WHAT TO WORK ON:
a: In the sugar shack beer article, how many trees does the Miller family tap for maple syrup?
b: Resume the sugar shack beer article, writing on from its final sentence.
EXCERPTED TEXT START
How an Amish Sugar Shack Led to a Decadent Beer

By David Nilsen

“Yo, you can't take pictures of the Amish themselves,” Austin Jevne’s friend told him as they approached the maple sugar shack at night. It was a cold March evening on a rural Wisconsin farm, and the co-founder of Forager Brewing and Humble Forager Brewing was here to see maple syrup being made. 

The farm belonged to the Millers, an Amish family who has made maple syrup for five decades on this one little plot of land, tapping over 1,800 trees. The Millers don’t use electricity, and it was dark when Austin and his friend arrived at the shack. They pulled out their phones and turned on the flashlights.

“We pulled up to it and there was just this building with sparks flying 60 feet into the air,” he recalls. “It was this really beautiful setting on this cold spring evening in Wisconsin.”

Austin was at the Millers’ farm to source maple syrup for several beers, most notably the beer that would become Sugar Shack Diaries. This 12% ABV Imperial Stout is brewed with maple syrup, Mostra coffee, Ecuadorian cacao, and Mexican vanilla.
EXCERPTED TEXT END
ENTRIES SHOWN START
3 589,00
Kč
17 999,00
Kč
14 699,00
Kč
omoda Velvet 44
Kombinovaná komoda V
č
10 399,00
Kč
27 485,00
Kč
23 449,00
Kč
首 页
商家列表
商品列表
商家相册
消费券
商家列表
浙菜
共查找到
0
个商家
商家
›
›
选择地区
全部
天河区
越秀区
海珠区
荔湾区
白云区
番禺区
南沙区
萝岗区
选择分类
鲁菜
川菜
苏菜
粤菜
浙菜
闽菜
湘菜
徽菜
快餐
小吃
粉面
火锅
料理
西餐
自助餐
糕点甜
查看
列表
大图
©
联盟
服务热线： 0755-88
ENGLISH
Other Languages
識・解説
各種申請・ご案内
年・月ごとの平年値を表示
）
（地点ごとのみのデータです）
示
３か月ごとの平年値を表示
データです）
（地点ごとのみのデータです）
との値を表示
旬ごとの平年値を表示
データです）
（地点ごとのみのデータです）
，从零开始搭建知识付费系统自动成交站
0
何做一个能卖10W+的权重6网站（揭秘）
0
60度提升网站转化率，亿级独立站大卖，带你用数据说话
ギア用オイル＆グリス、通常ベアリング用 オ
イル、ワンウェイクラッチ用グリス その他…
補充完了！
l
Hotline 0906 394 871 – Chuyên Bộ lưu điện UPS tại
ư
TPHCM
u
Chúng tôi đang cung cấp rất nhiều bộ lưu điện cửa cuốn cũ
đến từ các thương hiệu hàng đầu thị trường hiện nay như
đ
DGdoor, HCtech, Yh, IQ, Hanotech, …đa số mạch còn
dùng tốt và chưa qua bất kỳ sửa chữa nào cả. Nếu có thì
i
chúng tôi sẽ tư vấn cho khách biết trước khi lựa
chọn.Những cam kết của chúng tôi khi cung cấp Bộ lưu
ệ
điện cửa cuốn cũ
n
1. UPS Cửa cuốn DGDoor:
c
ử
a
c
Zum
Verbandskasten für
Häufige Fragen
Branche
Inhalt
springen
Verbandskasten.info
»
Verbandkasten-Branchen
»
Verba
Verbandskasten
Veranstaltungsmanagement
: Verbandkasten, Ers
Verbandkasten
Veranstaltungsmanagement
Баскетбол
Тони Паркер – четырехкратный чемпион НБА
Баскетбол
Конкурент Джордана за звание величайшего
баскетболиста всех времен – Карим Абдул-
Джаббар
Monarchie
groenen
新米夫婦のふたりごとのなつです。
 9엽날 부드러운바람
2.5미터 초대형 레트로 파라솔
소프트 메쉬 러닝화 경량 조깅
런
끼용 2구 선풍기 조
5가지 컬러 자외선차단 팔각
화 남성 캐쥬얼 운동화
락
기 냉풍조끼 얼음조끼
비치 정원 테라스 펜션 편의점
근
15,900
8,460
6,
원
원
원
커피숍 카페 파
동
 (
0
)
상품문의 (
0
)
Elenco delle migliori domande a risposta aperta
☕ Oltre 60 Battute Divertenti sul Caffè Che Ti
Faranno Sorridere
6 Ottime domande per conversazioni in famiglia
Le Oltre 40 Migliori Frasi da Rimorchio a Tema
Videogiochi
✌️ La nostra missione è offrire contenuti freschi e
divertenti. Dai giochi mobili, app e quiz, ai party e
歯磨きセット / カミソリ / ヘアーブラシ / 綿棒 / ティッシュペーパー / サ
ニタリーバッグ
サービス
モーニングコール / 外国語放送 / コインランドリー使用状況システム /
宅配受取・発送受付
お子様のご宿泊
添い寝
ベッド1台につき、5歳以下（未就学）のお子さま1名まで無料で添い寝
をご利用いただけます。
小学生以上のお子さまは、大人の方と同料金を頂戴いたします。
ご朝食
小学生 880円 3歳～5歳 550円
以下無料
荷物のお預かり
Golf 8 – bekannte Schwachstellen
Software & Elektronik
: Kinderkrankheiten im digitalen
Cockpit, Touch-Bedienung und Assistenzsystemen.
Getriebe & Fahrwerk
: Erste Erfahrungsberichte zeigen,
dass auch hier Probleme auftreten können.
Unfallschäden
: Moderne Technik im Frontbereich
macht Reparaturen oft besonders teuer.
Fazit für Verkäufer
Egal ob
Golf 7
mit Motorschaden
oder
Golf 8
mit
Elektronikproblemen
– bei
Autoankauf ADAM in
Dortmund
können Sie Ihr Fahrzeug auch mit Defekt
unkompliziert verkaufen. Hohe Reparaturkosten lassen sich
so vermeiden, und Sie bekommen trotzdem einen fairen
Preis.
ENTRIES SHOWN END
YOUR RESPONSES:
a: Over 1,800 trees.

b:
“We went inside and it was so foggy you barely could see your hand in front of you, because they didn't have a venting system for the shack,” he explains. “We're walking through this misty room and all of a sudden these two little Amish girls just kind of appear out of nowhere sitting in a corner in the pitch black. Then one of the sons opens this large door to the fire pit feeding area and it just illuminated the whole place with this really beautiful orangeish glow through the fog.” 

The experience inspired Austin to begin using the Millers’ syrup in his beers due to the love and energy the family puts into their craft. He’s also used raw maple sap from the farm in place of brewing water in some beers.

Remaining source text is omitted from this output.